また、正確な文字列の検索結果が要求される場合には、
縮退コード列による検索を第一の検索手段とし、その結
果得られた文字列を文字認識装置による第２の検索手段
にかけて、最終的な検索結果を得るという２段構えの構
成にすることにより、文字認識装置にかける文字を縮退
コード列による検索で大幅に絞り込めるため、検索処理
効率を向上でき、特に検索対象となる文章画像が膨大に
あるときに大きな効果をもたらす。Also, if exact string search results are required,
By adopting a two-stage configuration in which a search using a degenerate code string is used as the first search means, and the resulting character string is applied to a second search means using a character recognition device to obtain the final search result, Since the characters to be applied to the character recognition device can be greatly narrowed down by searching using degenerate code strings, search processing efficiency can be improved, which is particularly effective when there are a large number of text images to be searched.

【図面の簡単な説明】[Brief explanation of drawings]

第１図は文字列検索装置構成図、第２図は文字画像の切り出しを示す図、第３図は縮退コ
ード生成方法の説明図、第４図は縮退コード生成の処理
フロー及び主要レジスタとメモリの図、第５図は縮退コードを示す図、第６図は文字列検索の処理フロー及び主要レジスタとメ
モリの図、第７図は文字と縮退コードの対応力、第８図は縮退コード生成の処理フロー及び主要レジスタ
の図、第９図は縮退コードを示す図、第１０図は縮退コード生成方法の説明図、第１１図は文
字と縮退コードの対応図、第１２図は縮退コードを示す
図、第１３図は文字と縮退コードの対応図、第１４図は文字
列検索装置構成図、第１５図は文字列検索の処理フロー及び主要バッファの
図。Figure 1 is a block diagram of the character string search device, Figure 2 is a diagram showing character image extraction, Figure 3 is an explanatory diagram of the degenerate code generation method, and Figure 4 is the processing flow of degenerate code generation, main registers, and memory. , Figure 5 is a diagram showing the degenerate code, Figure 6 is the process flow of character string search and a diagram of the main registers and memory, Figure 7 is the correspondence between characters and degenerate codes, and Figure 8 is the degenerate code generation.
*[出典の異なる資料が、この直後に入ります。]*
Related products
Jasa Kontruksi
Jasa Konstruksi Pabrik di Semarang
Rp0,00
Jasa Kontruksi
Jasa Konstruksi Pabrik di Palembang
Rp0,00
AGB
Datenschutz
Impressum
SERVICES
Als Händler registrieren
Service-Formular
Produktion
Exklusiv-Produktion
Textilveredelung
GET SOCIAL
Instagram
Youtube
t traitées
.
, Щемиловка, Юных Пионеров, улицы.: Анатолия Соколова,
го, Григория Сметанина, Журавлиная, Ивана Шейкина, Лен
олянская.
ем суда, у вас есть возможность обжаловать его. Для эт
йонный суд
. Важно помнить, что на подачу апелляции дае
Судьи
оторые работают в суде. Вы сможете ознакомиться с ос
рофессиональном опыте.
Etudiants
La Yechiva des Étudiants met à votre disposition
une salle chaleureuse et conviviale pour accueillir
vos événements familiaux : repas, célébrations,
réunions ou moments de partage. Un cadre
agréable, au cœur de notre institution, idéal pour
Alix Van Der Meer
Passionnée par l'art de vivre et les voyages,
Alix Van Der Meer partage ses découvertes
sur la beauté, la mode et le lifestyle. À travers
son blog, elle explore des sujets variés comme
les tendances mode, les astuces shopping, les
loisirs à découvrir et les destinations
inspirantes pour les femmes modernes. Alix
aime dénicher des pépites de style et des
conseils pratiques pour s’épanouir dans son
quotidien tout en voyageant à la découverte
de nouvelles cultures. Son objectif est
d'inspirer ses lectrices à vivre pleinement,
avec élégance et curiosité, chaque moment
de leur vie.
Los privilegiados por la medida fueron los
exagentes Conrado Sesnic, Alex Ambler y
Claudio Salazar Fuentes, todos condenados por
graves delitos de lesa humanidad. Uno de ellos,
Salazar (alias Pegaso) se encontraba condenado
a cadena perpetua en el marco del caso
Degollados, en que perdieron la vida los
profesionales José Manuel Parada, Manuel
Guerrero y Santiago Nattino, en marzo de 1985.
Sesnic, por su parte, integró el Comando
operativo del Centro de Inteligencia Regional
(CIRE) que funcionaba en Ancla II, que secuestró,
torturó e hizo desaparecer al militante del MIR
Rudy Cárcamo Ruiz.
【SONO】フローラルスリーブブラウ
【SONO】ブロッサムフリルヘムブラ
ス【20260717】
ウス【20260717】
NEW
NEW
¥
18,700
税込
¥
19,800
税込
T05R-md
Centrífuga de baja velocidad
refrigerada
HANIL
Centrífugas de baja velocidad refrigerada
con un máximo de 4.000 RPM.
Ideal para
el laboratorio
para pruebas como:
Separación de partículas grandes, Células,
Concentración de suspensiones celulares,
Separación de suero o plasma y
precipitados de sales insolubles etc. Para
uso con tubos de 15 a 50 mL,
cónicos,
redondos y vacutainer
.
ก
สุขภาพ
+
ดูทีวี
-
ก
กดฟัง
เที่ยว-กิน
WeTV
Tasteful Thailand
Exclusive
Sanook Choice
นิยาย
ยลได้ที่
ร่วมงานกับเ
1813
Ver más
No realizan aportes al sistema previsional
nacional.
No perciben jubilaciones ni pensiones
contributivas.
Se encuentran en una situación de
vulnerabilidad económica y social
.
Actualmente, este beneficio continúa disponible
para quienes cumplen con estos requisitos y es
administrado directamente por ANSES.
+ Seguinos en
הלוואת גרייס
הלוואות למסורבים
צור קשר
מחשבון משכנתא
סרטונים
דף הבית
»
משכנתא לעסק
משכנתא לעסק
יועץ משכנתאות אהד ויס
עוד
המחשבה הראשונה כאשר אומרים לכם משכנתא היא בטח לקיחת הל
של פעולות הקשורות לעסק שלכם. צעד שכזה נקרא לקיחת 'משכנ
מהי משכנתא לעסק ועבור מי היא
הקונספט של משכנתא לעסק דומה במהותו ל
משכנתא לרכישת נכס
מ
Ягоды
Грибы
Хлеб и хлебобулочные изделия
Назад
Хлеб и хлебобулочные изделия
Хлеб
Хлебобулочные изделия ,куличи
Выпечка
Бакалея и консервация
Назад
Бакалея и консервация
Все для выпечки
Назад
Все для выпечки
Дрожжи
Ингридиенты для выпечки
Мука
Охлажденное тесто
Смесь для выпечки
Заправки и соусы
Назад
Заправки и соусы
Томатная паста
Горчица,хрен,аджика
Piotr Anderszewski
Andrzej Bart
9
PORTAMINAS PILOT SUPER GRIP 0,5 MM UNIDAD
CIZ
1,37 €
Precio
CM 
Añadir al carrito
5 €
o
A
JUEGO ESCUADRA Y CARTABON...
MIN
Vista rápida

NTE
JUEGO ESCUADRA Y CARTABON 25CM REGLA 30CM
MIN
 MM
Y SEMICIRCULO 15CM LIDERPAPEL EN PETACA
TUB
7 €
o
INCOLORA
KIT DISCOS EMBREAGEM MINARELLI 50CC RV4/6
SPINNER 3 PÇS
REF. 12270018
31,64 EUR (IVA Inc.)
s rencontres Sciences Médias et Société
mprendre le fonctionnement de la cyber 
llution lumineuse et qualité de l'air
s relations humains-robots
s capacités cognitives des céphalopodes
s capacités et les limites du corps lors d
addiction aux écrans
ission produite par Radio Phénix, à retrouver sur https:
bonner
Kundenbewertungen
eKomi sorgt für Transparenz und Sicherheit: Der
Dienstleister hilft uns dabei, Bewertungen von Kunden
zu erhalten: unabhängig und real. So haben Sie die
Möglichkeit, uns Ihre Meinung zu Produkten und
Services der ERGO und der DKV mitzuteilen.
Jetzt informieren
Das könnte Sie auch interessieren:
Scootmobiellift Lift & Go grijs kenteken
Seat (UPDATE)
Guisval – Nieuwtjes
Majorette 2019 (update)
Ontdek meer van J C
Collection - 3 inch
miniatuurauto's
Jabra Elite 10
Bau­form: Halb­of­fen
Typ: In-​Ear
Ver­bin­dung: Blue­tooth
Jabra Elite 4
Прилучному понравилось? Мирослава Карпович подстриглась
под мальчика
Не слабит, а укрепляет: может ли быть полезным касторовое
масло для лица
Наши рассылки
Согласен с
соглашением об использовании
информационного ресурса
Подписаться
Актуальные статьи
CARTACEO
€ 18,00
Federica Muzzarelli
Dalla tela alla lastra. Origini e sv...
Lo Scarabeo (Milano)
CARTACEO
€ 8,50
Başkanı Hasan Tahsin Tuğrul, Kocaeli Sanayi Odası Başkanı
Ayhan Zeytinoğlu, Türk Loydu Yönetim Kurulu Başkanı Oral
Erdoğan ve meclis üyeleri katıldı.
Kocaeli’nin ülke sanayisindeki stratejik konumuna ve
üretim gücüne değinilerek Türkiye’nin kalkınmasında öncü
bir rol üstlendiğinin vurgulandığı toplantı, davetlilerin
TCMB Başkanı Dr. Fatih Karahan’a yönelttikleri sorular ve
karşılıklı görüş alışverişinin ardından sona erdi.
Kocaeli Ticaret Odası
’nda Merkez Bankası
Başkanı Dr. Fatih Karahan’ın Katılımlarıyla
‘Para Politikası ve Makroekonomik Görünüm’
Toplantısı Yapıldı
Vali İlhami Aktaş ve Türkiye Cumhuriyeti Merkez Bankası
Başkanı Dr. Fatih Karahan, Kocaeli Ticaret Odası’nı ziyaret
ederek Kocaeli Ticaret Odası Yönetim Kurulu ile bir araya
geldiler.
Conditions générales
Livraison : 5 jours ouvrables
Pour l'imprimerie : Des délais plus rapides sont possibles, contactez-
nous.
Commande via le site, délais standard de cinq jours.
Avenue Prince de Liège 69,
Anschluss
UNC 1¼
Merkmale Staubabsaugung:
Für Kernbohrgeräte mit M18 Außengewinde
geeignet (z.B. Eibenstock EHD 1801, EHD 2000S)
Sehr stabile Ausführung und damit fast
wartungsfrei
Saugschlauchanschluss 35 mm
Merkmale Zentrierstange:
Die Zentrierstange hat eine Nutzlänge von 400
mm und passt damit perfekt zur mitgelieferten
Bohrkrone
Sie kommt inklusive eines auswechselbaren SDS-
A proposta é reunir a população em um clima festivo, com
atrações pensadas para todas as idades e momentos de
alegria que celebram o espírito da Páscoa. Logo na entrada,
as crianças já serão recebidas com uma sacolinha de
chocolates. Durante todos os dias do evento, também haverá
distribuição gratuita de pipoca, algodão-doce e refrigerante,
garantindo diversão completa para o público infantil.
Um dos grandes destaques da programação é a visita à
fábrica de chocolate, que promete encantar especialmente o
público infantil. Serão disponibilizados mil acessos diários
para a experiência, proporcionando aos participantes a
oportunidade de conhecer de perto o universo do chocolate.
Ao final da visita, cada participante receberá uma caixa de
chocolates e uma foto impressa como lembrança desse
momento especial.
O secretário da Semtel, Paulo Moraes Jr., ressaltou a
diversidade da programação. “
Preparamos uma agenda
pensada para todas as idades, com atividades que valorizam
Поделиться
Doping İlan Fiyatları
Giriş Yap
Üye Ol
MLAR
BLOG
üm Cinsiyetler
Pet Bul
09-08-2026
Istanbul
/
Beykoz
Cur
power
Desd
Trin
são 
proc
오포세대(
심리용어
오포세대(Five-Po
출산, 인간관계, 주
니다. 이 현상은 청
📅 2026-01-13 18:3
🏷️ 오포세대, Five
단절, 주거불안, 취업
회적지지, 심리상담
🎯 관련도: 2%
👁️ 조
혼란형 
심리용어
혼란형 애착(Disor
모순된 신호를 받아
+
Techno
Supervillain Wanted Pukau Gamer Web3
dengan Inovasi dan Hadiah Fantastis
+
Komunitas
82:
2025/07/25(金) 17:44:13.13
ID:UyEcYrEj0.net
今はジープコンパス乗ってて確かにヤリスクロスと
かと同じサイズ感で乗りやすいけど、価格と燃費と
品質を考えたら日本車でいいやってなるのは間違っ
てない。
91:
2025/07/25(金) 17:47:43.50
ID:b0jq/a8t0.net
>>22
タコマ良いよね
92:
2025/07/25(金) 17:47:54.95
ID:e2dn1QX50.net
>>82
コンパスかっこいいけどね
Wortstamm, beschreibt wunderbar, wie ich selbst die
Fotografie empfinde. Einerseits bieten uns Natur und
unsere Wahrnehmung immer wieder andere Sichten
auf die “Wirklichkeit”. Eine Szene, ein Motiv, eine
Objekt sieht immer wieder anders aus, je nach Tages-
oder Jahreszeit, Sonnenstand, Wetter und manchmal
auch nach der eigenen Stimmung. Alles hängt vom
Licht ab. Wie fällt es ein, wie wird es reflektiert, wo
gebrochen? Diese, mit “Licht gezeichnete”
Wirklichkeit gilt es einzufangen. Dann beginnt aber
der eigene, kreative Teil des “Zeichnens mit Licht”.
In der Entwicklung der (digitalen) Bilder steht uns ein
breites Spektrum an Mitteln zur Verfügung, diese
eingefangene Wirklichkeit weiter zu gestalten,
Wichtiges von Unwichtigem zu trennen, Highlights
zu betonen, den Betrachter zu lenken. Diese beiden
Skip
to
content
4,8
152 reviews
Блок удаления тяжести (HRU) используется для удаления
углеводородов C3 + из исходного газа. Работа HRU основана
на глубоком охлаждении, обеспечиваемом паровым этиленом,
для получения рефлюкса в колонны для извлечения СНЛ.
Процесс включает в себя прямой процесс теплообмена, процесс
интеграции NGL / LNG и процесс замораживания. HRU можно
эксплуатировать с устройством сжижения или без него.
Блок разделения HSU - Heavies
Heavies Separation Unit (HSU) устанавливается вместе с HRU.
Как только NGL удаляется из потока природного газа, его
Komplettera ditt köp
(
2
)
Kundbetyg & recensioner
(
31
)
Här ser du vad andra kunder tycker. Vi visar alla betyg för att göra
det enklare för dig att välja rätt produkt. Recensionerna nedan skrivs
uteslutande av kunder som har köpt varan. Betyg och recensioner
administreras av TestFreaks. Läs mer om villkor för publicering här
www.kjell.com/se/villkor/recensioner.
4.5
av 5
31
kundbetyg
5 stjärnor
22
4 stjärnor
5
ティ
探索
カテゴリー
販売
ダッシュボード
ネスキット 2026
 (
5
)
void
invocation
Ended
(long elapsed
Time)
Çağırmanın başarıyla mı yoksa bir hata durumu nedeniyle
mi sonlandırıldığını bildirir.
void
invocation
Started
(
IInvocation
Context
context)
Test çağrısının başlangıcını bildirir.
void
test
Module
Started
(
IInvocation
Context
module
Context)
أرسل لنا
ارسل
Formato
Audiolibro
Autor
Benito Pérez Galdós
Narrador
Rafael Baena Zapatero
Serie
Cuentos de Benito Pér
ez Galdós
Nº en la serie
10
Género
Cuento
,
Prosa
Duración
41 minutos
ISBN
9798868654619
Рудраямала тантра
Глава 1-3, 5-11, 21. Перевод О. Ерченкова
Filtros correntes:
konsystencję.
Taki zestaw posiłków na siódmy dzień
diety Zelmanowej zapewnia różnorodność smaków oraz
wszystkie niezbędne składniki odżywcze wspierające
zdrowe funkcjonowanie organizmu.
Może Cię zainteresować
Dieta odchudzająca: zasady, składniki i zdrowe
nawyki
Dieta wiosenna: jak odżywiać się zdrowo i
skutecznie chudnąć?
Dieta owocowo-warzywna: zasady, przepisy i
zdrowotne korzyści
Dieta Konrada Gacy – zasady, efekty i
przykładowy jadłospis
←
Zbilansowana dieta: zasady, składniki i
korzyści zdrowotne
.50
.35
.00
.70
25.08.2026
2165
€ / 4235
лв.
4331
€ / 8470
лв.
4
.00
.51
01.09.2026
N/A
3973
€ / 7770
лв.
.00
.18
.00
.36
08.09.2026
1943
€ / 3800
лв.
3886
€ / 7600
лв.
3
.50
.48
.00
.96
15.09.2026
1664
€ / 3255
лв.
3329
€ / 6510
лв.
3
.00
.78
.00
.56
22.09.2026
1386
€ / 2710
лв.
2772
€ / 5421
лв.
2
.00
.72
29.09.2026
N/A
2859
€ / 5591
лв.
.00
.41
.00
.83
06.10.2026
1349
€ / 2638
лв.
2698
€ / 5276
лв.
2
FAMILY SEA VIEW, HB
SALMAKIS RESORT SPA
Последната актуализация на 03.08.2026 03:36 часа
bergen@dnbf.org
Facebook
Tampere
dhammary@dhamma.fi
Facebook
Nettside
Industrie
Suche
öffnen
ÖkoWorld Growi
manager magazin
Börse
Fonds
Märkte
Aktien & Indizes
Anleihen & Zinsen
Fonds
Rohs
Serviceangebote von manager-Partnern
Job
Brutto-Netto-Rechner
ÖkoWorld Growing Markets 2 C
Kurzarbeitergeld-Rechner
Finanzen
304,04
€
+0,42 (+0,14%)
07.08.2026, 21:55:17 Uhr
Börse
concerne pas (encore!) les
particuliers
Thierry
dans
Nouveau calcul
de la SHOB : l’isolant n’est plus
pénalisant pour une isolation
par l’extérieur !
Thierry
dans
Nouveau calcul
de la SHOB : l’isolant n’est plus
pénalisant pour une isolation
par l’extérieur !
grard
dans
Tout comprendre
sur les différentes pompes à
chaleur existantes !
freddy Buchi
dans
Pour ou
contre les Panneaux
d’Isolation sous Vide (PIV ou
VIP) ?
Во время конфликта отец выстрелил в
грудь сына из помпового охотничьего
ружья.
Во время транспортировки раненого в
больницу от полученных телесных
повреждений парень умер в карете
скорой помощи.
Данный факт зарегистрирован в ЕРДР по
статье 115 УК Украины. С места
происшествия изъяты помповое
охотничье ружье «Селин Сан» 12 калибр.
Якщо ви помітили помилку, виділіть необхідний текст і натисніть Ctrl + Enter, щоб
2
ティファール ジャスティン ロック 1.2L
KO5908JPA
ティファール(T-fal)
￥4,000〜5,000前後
Figure 9 shows the degenerate code, Figure 10 explains the degenerate code generation method, Figure 11 shows the correspondence between characters and the degenerate code, and Figure 12 shows the degenerate code. 13 is a correspondence diagram of characters and degenerate codes, FIG. 14 is a block diagram of a character string search device, and FIG. 15 is a diagram of a character string search process flow and main buffers.

Claims

【特許請求の範囲】[Claims]

画像として入力された文章画像から文字領域を切り出し
、編集処理をする装置において、切り出された各文字パ
ターンから縮退化された数ビツトのコードを生成する縮
退コード生成手段と生成された縮退コードを保持する手
段と検索指示された文字列を検索するための縮退コード
比較手段と検索結果を表示する手段から成る文字列検索
装置。In a device that cuts out character areas from a text image input as an image and performs editing processing, a degenerate code generation means that generates a degenerate several-bit code from each extracted character pattern and holds the generated degenerate code. a degenerate code comparison means for searching a specified character string; and a means for displaying search results.